* Selected text *
********************

4.1 Authority; Binding Nature of Agreement; No Knowledge of Fraud. Each Party represents and warrants to each of the other Parties that: (a) such Party is duly organized, validly existing and in good standing under the laws of the jurisdiction of its formation and has the requisite power and authority (or capacity) to execute, deliver, and perform this Agreement and the other documents and instruments to be executed by it pursuant to this Agreement; (b) such Party has taken all corporate action necessary to permit it to execute and deliver this Agreement and the other documents and instruments to be executed by it pursuant to this Agreement and to carry out the terms hereof and thereof; (c) this Agreement and each such document and instrument related hereto have been or will be duly executed and delivered by such Party and, when duly executed and delivered by such Party, will constitute a valid and binding obligation of such Party, enforceable against such Party in accordance with its terms, except to the extent limited by (i) applicable bankruptcy, insolvency, reorganization, moratorium and similar laws of general application related to the enforcement of creditor’s rights generally, and (ii) general principles of equity; (d) such Party is not required to obtain any order, consent, approval or authorization of, or to make any declaration or filing with, any third party or governmental authority in connection with the execution and delivery of this Agreement and the other documents and instruments to be executed by it pursuant hereto or the consummation of the transactions contemplated hereby and thereby, except for such order, consent, approval, authorization, declaration or filing as has been obtained; and (e) such Party has no actual knowledge or reason to believe the existence of a commission of any act of fraud or intentional misrepresentation by any other Party to this Agreement.

********************

* Stored data *
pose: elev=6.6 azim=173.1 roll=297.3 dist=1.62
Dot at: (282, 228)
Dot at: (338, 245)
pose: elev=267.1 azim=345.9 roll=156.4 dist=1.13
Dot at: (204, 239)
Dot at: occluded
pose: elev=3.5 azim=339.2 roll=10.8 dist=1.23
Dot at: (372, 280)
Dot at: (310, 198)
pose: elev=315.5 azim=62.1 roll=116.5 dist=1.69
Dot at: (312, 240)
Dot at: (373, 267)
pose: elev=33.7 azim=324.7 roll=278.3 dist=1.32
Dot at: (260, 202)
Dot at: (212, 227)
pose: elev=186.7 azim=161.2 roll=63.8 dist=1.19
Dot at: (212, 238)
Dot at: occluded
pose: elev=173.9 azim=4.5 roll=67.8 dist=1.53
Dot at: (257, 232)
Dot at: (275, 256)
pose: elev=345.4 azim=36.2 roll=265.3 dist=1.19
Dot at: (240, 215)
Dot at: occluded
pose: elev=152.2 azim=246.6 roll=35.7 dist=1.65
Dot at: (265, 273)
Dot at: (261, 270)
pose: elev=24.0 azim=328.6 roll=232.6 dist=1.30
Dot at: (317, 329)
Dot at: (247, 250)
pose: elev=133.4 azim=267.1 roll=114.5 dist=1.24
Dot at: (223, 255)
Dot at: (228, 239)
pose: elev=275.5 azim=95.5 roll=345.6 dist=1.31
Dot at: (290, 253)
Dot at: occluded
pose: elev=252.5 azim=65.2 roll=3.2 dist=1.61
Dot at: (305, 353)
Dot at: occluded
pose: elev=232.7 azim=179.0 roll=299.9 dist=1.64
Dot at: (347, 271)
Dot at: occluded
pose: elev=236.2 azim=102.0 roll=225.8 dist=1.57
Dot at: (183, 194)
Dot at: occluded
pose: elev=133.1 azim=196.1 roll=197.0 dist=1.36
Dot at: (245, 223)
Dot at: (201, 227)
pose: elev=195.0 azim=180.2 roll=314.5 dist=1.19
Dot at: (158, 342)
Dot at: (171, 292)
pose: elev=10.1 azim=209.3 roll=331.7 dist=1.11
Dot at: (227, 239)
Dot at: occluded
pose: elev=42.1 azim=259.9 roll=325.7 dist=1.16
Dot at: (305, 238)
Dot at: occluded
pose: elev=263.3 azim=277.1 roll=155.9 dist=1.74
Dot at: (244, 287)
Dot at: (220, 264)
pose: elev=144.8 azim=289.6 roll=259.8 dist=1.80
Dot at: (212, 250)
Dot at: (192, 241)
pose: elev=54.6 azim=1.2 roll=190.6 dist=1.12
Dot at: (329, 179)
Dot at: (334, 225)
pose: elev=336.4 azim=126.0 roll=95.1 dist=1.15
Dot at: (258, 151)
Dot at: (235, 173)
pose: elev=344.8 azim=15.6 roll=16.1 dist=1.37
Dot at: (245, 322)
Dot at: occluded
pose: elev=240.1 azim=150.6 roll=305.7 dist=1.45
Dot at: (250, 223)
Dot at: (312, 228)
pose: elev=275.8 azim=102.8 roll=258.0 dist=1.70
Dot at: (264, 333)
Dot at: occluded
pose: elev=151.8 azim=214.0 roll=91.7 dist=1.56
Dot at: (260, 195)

********************

* What you need to do *
Copy out the whole contract section above on each party's authority, the binding nature of the agreement, and lack of knowledge of fraud, word for word.

* Problem solution *
4.1 Authority; Binding Nature of Agreement; No Knowledge of Fraud. Each Party represents and warrants to each of the other Parties that: (a) such Party is duly organized, validly existing and in good standing under the laws of the jurisdiction of its formation and has the requisite power and authority (or capacity) to execute, deliver, and perform this Agreement and the other documents and instruments to be executed by it pursuant to this Agreement; (b) such Party has taken all corporate action necessary to permit it to execute and deliver this Agreement and the other documents and instruments to be executed by it pursuant to this Agreement and to carry out the terms hereof and thereof; (c) this Agreement and each such document and instrument related hereto have been or will be duly executed and delivered by such Party and, when duly executed and delivered by such Party, will constitute a valid and binding obligation of such Party, enforceable against such Party in accordance with its terms, except to the extent limited by (i) applicable bankruptcy, insolvency, reorganization, moratorium and similar laws of general application related to the enforcement of creditor’s rights generally, and (ii) general principles of equity; (d) such Party is not required to obtain any order, consent, approval or authorization of, or to make any declaration or filing with, any third party or governmental authority in connection with the execution and delivery of this Agreement and the other documents and instruments to be executed by it pursuant hereto or the consummation of the transactions contemplated hereby and thereby, except for such order, consent, approval, authorization, declaration or filing as has been obtained; and (e) such Party has no actual knowledge or reason to believe the existence of a commission of any act of fraud or intentional misrepresentation by any other Party to this Agreement.